* [INSTRUCTIONS TO FOLLOW]
Look through the records below for the line holding "M537,229L548,236L527,276L524,272Z". Write it out exactly, with each following line through the line holding "<!-- secondary -->".

-- THE DATA follows --

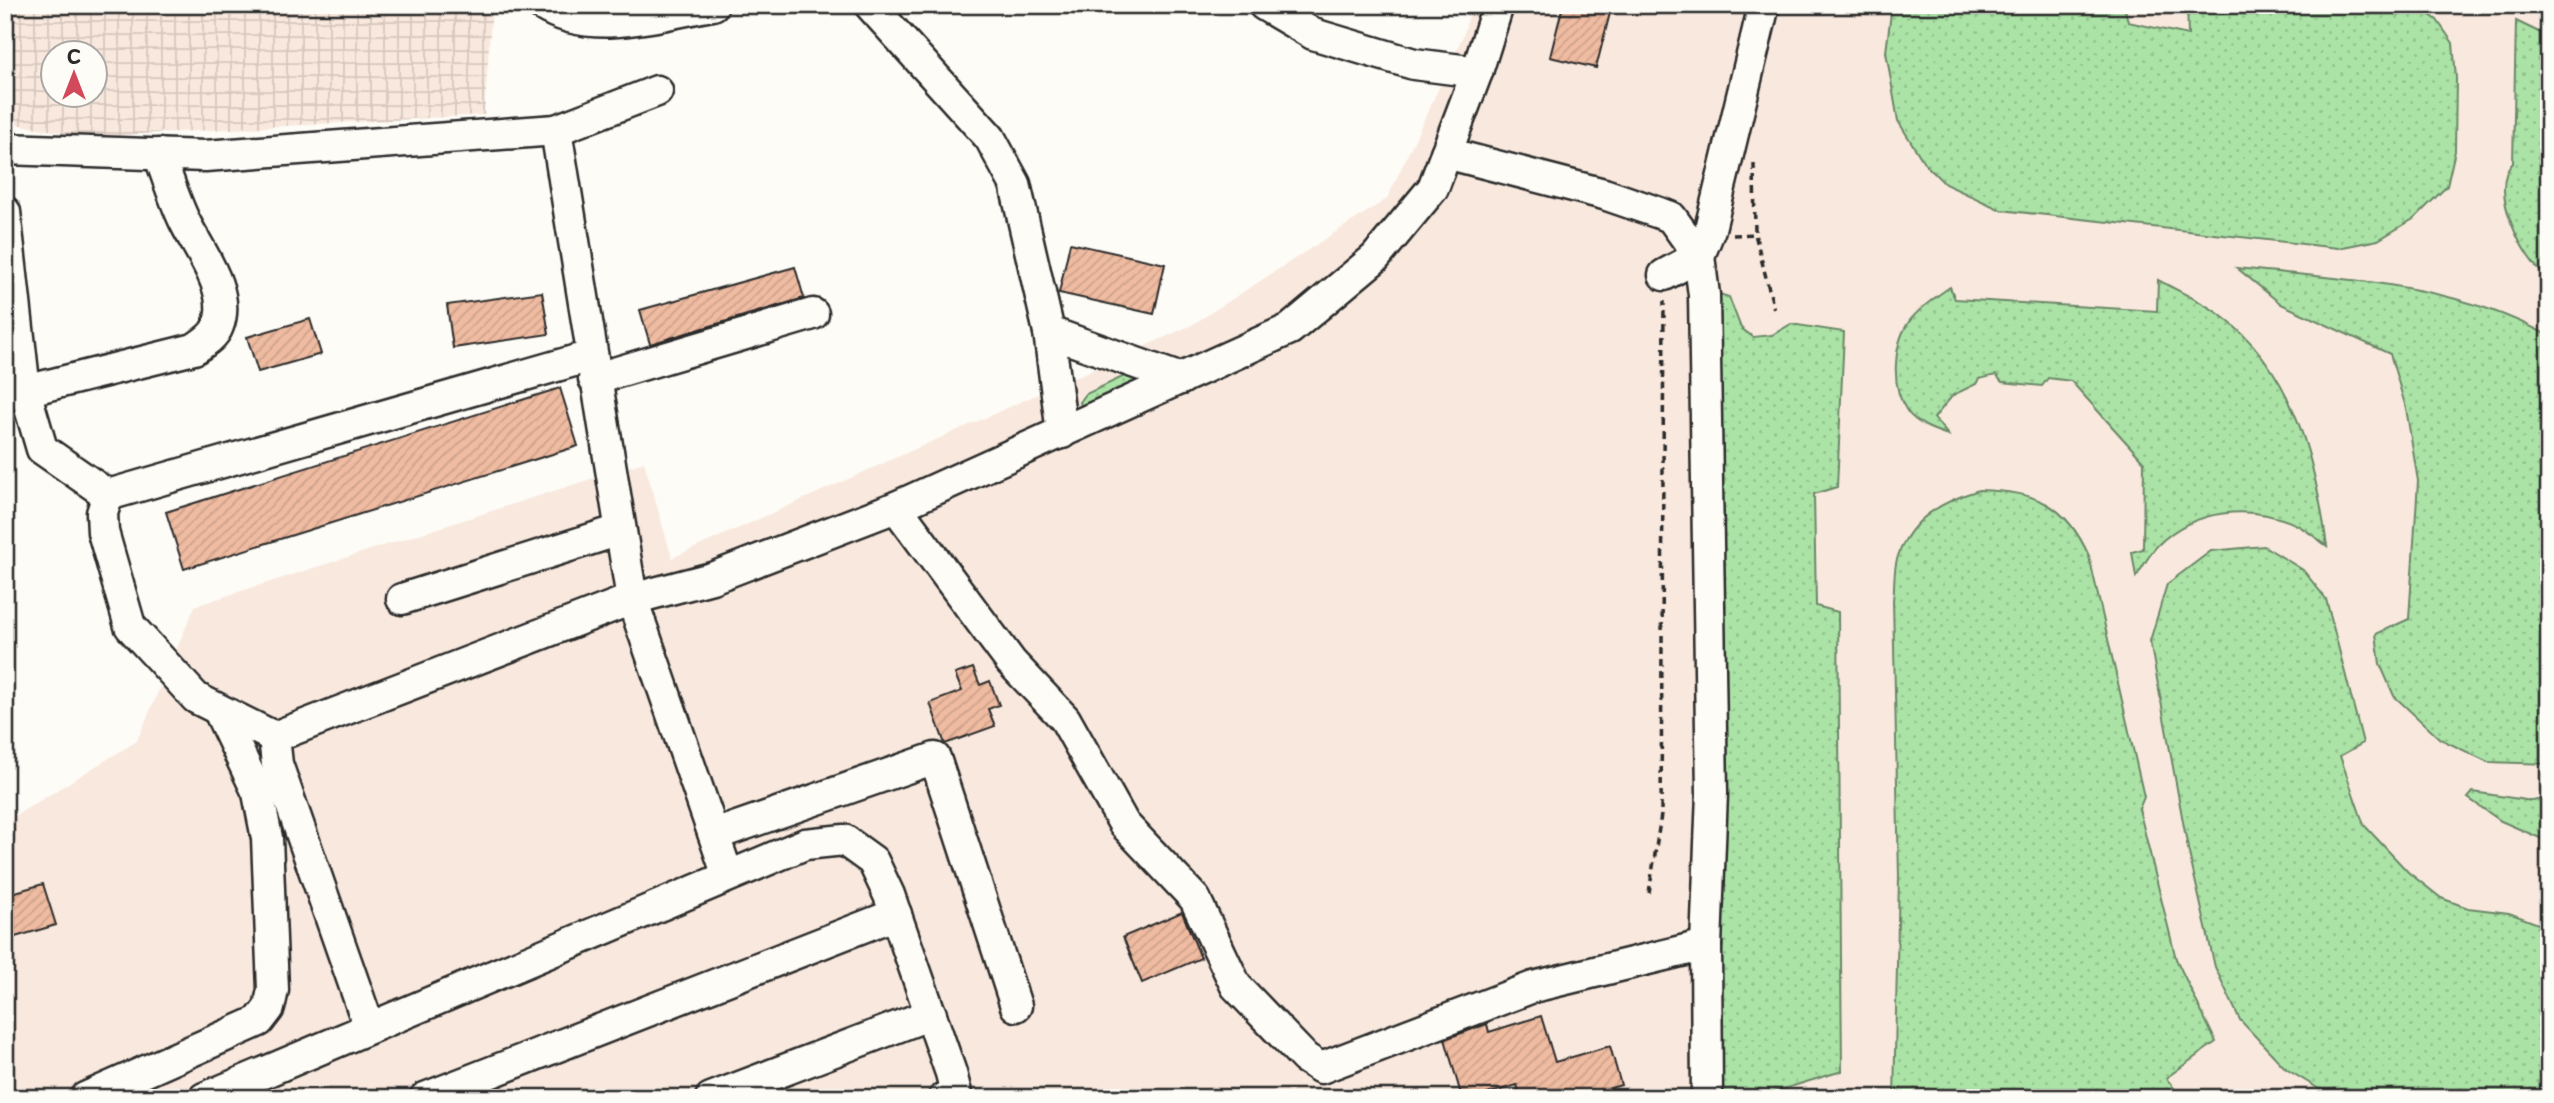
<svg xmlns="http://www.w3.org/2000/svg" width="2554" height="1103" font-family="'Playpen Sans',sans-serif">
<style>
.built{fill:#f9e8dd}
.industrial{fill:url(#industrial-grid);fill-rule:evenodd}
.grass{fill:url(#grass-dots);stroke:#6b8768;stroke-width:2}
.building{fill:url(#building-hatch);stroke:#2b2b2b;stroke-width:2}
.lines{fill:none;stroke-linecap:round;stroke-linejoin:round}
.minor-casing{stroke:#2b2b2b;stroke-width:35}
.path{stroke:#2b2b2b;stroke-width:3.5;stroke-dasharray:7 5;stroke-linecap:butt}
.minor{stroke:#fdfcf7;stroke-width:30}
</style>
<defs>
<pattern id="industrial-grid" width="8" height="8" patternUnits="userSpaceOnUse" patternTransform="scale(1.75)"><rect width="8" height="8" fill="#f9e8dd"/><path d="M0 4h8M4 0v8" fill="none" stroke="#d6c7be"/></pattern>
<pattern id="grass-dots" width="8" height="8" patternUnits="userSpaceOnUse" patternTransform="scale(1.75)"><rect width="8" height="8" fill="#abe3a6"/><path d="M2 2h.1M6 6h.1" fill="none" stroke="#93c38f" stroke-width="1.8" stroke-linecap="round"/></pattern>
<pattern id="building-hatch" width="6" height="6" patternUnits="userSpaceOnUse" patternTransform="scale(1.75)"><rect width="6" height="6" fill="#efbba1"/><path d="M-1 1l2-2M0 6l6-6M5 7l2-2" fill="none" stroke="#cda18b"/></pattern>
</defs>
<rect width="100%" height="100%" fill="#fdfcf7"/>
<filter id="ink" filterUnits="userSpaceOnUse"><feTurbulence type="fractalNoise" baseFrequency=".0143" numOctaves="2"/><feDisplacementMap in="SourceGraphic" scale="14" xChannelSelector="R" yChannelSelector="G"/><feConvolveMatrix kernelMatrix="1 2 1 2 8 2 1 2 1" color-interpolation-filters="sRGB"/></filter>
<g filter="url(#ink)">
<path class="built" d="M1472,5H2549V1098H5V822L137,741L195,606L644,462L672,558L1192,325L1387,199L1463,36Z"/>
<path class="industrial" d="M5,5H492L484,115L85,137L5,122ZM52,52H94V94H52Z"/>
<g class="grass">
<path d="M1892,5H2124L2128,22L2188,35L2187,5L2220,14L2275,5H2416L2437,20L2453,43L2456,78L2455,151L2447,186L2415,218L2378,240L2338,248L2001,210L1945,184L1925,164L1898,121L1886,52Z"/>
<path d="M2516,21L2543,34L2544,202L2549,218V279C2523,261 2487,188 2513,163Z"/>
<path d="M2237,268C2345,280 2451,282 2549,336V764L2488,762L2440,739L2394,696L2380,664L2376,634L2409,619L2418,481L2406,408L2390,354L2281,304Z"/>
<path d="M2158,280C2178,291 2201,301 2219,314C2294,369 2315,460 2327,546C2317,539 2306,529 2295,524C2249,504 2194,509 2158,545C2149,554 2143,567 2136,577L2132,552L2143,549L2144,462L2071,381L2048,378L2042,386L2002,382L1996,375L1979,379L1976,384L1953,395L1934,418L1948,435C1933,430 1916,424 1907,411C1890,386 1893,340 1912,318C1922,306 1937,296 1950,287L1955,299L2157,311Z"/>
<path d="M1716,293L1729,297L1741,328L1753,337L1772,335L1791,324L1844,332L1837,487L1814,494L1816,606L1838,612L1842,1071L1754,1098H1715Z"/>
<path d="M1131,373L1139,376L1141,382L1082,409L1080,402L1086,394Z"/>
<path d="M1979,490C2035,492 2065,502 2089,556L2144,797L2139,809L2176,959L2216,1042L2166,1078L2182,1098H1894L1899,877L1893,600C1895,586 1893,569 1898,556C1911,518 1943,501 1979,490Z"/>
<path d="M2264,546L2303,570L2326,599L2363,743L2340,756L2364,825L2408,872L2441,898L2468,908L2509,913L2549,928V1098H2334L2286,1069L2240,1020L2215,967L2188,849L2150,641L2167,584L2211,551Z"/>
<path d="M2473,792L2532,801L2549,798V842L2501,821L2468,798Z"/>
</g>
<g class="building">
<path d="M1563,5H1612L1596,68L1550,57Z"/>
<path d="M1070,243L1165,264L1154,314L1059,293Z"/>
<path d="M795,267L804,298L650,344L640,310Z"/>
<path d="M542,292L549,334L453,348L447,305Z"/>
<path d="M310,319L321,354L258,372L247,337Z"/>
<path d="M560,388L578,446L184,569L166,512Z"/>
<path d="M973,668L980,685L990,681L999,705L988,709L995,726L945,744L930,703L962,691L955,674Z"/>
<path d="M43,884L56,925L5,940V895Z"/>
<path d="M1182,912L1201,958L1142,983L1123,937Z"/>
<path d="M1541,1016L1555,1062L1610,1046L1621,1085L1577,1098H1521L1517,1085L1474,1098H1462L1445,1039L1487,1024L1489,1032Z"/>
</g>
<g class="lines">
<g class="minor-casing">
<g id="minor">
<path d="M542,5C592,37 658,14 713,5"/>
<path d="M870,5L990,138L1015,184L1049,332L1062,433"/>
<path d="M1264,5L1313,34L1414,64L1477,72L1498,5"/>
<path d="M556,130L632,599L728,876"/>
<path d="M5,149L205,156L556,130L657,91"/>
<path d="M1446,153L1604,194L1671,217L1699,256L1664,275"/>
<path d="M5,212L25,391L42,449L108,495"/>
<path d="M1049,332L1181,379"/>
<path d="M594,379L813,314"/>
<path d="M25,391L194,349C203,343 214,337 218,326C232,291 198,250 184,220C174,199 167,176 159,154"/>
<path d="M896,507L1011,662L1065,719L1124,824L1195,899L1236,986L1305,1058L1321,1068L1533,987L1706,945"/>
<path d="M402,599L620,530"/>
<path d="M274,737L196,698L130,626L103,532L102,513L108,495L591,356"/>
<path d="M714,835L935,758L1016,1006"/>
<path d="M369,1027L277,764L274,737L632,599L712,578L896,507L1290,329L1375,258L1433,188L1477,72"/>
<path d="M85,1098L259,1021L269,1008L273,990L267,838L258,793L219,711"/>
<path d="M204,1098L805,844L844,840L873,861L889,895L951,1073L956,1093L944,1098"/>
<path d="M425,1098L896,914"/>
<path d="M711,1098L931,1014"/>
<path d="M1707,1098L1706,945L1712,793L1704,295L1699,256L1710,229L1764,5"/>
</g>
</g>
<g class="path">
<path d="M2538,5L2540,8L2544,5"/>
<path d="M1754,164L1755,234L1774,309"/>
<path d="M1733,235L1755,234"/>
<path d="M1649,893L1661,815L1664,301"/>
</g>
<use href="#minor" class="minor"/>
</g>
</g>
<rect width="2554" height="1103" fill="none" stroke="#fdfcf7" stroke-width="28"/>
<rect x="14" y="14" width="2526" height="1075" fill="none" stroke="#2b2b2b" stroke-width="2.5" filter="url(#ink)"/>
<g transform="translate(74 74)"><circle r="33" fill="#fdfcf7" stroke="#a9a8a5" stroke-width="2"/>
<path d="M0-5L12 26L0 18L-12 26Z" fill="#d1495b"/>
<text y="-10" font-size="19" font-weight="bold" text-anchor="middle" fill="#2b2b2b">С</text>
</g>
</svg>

-- THE DATA concluded --
-- THE DATA follows --

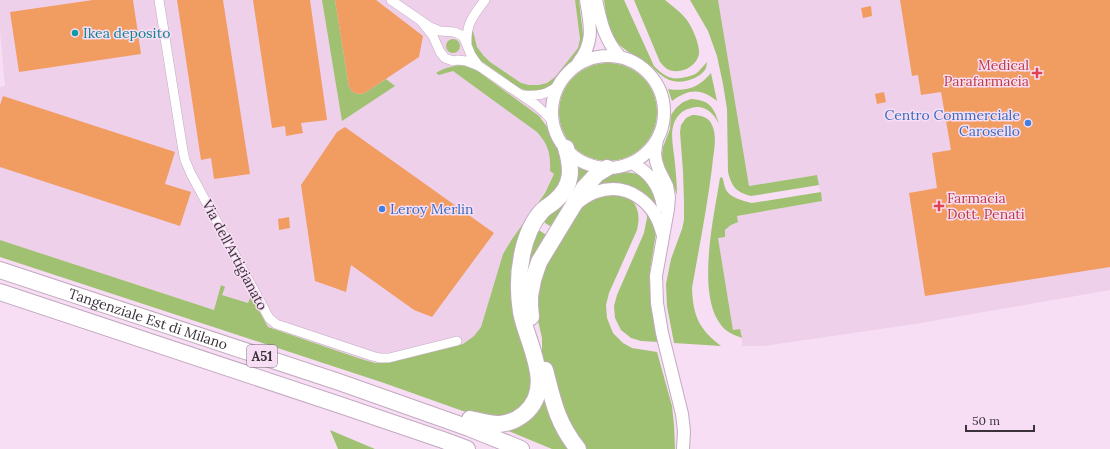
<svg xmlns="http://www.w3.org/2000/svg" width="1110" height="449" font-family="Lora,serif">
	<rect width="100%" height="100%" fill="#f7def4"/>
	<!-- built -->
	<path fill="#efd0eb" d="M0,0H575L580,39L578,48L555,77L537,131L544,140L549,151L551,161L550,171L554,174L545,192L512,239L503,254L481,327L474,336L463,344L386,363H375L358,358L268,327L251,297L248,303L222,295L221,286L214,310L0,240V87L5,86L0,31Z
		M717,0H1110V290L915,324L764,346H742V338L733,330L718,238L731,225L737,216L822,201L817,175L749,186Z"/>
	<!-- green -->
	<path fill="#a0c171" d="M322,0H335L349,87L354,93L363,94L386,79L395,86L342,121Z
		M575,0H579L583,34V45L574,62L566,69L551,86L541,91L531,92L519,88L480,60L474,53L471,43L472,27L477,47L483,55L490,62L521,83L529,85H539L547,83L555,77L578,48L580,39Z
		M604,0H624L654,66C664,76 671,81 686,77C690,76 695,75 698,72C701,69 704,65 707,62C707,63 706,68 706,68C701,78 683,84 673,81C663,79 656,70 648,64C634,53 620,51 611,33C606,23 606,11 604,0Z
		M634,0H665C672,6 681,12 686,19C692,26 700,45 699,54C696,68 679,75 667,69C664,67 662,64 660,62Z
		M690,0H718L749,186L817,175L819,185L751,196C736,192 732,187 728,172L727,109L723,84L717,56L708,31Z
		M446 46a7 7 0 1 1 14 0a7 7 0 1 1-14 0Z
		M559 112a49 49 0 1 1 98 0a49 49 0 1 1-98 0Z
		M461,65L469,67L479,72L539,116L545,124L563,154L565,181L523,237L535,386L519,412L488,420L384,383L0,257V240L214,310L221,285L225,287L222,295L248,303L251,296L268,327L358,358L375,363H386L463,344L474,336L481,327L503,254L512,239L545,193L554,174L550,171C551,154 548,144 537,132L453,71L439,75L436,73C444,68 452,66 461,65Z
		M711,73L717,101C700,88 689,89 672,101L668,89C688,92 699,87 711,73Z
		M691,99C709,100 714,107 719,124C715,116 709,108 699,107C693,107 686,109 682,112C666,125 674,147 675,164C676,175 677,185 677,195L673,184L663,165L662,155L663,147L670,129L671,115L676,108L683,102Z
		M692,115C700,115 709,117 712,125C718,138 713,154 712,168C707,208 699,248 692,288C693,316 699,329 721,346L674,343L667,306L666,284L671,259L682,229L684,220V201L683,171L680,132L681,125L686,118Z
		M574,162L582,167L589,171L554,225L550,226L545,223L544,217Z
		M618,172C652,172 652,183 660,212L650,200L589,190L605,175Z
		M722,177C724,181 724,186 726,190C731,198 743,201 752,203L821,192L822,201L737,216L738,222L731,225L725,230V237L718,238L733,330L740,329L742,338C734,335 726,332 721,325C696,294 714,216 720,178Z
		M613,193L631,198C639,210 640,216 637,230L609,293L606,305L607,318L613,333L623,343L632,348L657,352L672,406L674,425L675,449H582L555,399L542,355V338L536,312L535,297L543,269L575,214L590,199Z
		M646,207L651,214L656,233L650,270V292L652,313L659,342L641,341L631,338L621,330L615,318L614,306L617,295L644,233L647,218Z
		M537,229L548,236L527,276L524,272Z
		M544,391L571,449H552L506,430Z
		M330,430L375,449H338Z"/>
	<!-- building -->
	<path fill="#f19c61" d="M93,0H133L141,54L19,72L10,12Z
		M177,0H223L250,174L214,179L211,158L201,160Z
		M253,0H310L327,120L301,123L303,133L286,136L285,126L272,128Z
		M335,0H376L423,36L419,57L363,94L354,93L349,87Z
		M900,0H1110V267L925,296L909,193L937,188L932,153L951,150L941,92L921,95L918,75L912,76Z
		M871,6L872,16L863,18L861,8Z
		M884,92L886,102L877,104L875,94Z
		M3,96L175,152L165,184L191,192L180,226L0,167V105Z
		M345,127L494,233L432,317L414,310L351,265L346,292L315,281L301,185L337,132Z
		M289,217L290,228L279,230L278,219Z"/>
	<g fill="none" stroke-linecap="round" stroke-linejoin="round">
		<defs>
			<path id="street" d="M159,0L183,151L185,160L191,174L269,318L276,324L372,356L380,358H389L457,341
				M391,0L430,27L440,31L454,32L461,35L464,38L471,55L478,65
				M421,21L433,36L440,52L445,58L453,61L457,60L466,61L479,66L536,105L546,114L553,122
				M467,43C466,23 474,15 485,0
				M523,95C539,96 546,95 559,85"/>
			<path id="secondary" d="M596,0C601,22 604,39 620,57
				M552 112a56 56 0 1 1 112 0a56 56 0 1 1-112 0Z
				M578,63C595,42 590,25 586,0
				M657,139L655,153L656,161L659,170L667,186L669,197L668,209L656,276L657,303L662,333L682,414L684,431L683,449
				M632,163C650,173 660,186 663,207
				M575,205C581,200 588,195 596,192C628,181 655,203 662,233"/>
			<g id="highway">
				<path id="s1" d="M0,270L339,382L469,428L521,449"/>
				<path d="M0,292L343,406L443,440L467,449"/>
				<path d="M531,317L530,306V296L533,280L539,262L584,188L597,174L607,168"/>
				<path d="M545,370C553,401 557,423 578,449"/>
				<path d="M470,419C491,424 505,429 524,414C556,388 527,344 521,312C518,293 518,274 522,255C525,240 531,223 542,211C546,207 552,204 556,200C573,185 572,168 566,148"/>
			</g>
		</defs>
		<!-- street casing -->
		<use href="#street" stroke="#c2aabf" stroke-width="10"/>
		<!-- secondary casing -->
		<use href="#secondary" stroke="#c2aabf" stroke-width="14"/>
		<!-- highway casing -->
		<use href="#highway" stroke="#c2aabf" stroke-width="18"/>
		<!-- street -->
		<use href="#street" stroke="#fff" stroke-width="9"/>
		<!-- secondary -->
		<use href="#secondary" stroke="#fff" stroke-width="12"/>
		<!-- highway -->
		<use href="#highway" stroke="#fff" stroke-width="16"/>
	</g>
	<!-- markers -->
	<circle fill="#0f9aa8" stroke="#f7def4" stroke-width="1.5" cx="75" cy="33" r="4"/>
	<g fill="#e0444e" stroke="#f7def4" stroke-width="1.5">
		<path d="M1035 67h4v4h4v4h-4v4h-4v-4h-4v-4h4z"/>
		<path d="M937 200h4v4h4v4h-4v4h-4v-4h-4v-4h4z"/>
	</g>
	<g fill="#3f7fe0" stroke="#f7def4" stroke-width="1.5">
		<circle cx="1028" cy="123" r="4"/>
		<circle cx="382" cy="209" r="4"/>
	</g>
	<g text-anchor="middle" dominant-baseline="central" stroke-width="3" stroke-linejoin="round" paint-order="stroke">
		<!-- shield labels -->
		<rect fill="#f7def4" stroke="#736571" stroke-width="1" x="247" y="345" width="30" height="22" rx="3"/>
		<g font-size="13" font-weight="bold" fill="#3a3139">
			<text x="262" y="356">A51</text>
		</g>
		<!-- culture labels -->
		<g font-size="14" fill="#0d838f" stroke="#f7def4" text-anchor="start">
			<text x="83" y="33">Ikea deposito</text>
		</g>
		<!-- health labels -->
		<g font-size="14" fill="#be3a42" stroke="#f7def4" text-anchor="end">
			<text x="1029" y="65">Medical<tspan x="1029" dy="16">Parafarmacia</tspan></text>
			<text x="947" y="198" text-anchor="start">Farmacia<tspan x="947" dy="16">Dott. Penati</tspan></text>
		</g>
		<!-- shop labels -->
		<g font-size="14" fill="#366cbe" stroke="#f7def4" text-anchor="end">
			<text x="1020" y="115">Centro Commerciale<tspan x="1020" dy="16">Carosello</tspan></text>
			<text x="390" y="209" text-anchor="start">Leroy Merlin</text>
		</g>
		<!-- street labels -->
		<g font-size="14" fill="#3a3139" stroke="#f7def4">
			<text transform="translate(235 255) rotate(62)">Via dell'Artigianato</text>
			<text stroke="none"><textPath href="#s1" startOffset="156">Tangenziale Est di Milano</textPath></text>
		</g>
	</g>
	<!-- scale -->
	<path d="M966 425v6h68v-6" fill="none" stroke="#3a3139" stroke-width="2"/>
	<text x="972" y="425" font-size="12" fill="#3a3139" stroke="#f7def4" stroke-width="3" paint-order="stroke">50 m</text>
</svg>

-- THE DATA concluded --

* [ANSWER FOR THE TASK]
		M537,229L548,236L527,276L524,272Z
		M544,391L571,449H552L506,430Z
		M330,430L375,449H338Z"/>
	<!-- building -->
	<path fill="#f19c61" d="M93,0H133L141,54L19,72L10,12Z
		M177,0H223L250,174L214,179L211,158L201,160Z
		M253,0H310L327,120L301,123L303,133L286,136L285,126L272,128Z
		M335,0H376L423,36L419,57L363,94L354,93L349,87Z
		M900,0H1110V267L925,296L909,193L937,188L932,153L951,150L941,92L921,95L918,75L912,76Z
		M871,6L872,16L863,18L861,8Z
		M884,92L886,102L877,104L875,94Z
		M3,96L175,152L165,184L191,192L180,226L0,167V105Z
		M345,127L494,233L432,317L414,310L351,265L346,292L315,281L301,185L337,132Z
		M289,217L290,228L279,230L278,219Z"/>
	<g fill="none" stroke-linecap="round" stroke-linejoin="round">
		<defs>
			<path id="street" d="M159,0L183,151L185,160L191,174L269,318L276,324L372,356L380,358H389L457,341
				M391,0L430,27L440,31L454,32L461,35L464,38L471,55L478,65
				M421,21L433,36L440,52L445,58L453,61L457,60L466,61L479,66L536,105L546,114L553,122
				M467,43C466,23 474,15 485,0
				M523,95C539,96 546,95 559,85"/>
			<path id="secondary" d="M596,0C601,22 604,39 620,57
				M552 112a56 56 0 1 1 112 0a56 56 0 1 1-112 0Z
				M578,63C595,42 590,25 586,0
				M657,139L655,153L656,161L659,170L667,186L669,197L668,209L656,276L657,303L662,333L682,414L684,431L683,449
				M632,163C650,173 660,186 663,207
				M575,205C581,200 588,195 596,192C628,181 655,203 662,233"/>
			<g id="highway">
				<path id="s1" d="M0,270L339,382L469,428L521,449"/>
				<path d="M0,292L343,406L443,440L467,449"/>
				<path d="M531,317L530,306V296L533,280L539,262L584,188L597,174L607,168"/>
				<path d="M545,370C553,401 557,423 578,449"/>
				<path d="M470,419C491,424 505,429 524,414C556,388 527,344 521,312C518,293 518,274 522,255C525,240 531,223 542,211C546,207 552,204 556,200C573,185 572,168 566,148"/>
			</g>
		</defs>
		<!-- street casing -->
		<use href="#street" stroke="#c2aabf" stroke-width="10"/>
		<!-- secondary casing -->
		<use href="#secondary" stroke="#c2aabf" stroke-width="14"/>
		<!-- highway casing -->
		<use href="#highway" stroke="#c2aabf" stroke-width="18"/>
		<!-- street -->
		<use href="#street" stroke="#fff" stroke-width="9"/>
		<!-- secondary -->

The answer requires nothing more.